▶ _Text shown_
···

First you will speak to Tom Colton, who works for her (p.s. they are also married), and he will fill out a client intake sheet for you. If his wife is in, he’ll pass you off to her and you can talk. Her first job is to quote you a fee, which she will point out is hard to guess exactly at this early stage. There are some choices: a general flat fee for your case, and then several possibilities depending on whether you go with a plea, a bench trial or a jury trial.

If it sounds like you can afford a private lawyer, you will meet her for a consultation — probably an hour for a murder case — to talk facts, go over your rights and possible penalties and explain the procedure for a case. She will never, ever, ask you if you did it. If you like her, you’ll pay the retainer; if you don’t, you’ll look elsewhere. But by the end of this first meeting, chances are, you will have decided what you think of her.

Well? What do you think of her?

There is a case against Kathleen Colton. For starters, she defends a lot of people you don’t like. Her office handles everything from speeding tickets to murder cases and all that falls in between. Maybe you don’t think she should defend those people. Maybe you think they should be punished.

There are other things, too. Prosecuting attorneys have told Colton to her face they don’t like the tactics that she uses, the motions that she files. She is outspoken with her opinions and not shy around the press; Colton once told a reporter the Kane County grand jury “could indict a ham sandwich.” Not everyone thought that was appropriate. A former mayor once telephoned Colton, she recalls, to tell her she was a piece of scum. A Kane County prosecutor once filed to have her held in contempt of court. Not everyone likes Kathleen Colton.

There is also a case for Kathleen Colton. She is necessary. This is America, where the accused have rights and not all lawyers are eager to make a living standing up for them. Kathleen Colton is eager.

When you or someone you love gets in trouble, she is quick to point out, you will be glad for defense lawyers. Not everyone hates Kathleen Colton.

This is a look at why you will not care for Kathleen Colton — or, perhaps, at why you will. It is a look at what you will or will not like. It is not a search for guilt or innocence. Kathleen Colton is not on trial here.

Call this a friendly cross-examination.

She grows potatoes in her compost bins. She is afraid of water. She manages her husband’s band by night. She worked as an insurance underwriter until she was 31, then raced through college in three years and law school in another three. It was a promise to her dying mother. The pond in her yard in St. Charles is ringed by fishing wire because a heron — Hank Heron is his name — likes to visit her and eat her fish. They are now third-generation fish. The father fish is Moe.

She rents office space in Batavia from an accountant. The Latin Kings call her a tarantula. She doesn’t know what that is in Spanish. The two tigers, one toy, one tapestry, that populate her office are from clients. The brown-leaf lettuce that populates her garden is descended from that grown by Thomas Jefferson.

···

▶ _Aim a_
Translate this sentence from the profile into Spanish: "She rents office space in Batavia from an accountant."
The profile above and the entries that come next are unrelated to each other.

···

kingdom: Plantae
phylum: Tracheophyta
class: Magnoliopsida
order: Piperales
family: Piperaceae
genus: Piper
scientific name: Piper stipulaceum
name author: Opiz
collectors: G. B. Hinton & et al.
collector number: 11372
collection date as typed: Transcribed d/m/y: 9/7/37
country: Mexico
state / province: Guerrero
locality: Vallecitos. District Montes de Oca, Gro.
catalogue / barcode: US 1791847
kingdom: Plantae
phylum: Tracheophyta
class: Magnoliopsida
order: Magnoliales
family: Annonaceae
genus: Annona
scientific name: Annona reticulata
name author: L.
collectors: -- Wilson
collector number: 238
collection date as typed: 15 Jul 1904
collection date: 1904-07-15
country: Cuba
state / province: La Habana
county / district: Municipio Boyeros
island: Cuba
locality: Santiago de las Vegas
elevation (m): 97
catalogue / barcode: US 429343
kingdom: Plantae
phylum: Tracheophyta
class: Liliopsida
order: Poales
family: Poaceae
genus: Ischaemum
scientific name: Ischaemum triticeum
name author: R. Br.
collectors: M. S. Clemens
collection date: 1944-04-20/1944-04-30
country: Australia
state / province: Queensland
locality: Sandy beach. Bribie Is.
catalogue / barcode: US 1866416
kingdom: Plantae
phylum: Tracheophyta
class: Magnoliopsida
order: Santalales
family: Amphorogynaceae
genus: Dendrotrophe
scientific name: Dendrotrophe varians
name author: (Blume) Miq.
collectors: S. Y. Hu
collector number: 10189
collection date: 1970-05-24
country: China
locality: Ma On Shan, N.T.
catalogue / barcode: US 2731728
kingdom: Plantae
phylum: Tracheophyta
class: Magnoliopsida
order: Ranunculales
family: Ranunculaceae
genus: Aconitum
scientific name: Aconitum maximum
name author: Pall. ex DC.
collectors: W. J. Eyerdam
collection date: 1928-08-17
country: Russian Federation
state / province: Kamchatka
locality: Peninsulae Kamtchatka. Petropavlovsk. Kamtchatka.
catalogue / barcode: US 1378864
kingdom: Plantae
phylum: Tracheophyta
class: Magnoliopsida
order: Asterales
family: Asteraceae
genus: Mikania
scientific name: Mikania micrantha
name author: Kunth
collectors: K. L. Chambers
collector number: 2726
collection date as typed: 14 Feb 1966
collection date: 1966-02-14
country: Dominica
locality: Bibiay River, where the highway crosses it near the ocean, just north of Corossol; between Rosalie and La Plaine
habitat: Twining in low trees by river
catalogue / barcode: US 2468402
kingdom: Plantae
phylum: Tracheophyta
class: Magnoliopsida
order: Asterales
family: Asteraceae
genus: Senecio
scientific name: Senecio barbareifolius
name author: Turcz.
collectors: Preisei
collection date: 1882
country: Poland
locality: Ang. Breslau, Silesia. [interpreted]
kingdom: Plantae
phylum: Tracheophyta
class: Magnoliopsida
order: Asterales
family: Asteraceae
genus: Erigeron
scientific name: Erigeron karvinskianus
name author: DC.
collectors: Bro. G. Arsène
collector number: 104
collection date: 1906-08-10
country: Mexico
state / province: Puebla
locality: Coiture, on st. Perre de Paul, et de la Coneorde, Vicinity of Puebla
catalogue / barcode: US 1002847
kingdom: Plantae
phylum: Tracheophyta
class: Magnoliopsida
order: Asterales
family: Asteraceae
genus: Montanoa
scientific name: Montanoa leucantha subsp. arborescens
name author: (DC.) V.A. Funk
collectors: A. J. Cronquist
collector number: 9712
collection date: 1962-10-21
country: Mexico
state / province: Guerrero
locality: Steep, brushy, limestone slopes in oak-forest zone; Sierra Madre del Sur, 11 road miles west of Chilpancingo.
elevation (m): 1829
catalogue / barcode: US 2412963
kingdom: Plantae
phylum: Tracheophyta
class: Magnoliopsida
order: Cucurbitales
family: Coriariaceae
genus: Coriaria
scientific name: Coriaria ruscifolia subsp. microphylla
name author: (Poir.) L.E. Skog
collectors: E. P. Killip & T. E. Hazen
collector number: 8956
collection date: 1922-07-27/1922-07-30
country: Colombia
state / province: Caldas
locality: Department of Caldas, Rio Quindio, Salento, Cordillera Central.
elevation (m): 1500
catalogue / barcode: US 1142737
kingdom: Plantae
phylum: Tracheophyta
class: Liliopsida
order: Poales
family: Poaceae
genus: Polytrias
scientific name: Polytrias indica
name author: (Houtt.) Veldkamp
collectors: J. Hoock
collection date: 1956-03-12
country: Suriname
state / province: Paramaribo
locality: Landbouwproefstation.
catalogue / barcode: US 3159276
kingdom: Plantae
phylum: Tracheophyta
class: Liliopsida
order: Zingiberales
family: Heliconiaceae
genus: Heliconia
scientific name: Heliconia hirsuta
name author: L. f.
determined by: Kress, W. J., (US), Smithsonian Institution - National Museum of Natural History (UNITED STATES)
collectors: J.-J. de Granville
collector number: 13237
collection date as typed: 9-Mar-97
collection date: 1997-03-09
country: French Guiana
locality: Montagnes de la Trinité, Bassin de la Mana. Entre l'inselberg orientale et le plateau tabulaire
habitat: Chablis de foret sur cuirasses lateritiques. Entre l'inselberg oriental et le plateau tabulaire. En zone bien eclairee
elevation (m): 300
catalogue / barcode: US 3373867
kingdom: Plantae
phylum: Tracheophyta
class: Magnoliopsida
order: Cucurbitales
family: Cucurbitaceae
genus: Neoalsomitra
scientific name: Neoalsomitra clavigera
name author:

···

▶ _Aim b_
Render the entries from the line with "catalogue / barcode: US 1866416" up to and including the line with "country: China" as a JSON list of strings, one string per line, leaving out blank lines.

▶ _Answer a_
Alquila un espacio de oficina en Batavia a un contador.

▶ _Answer b_
[
  "catalogue / barcode: US 1866416",
  "kingdom: Plantae",
  "phylum: Tracheophyta",
  "class: Magnoliopsida",
  "order: Santalales",
  "family: Amphorogynaceae",
  "genus: Dendrotrophe",
  "scientific name: Dendrotrophe varians",
  "name author: (Blume) Miq.",
  "collectors: S. Y. Hu",
  "collector number: 10189",
  "collection date: 1970-05-24",
  "country: China"
]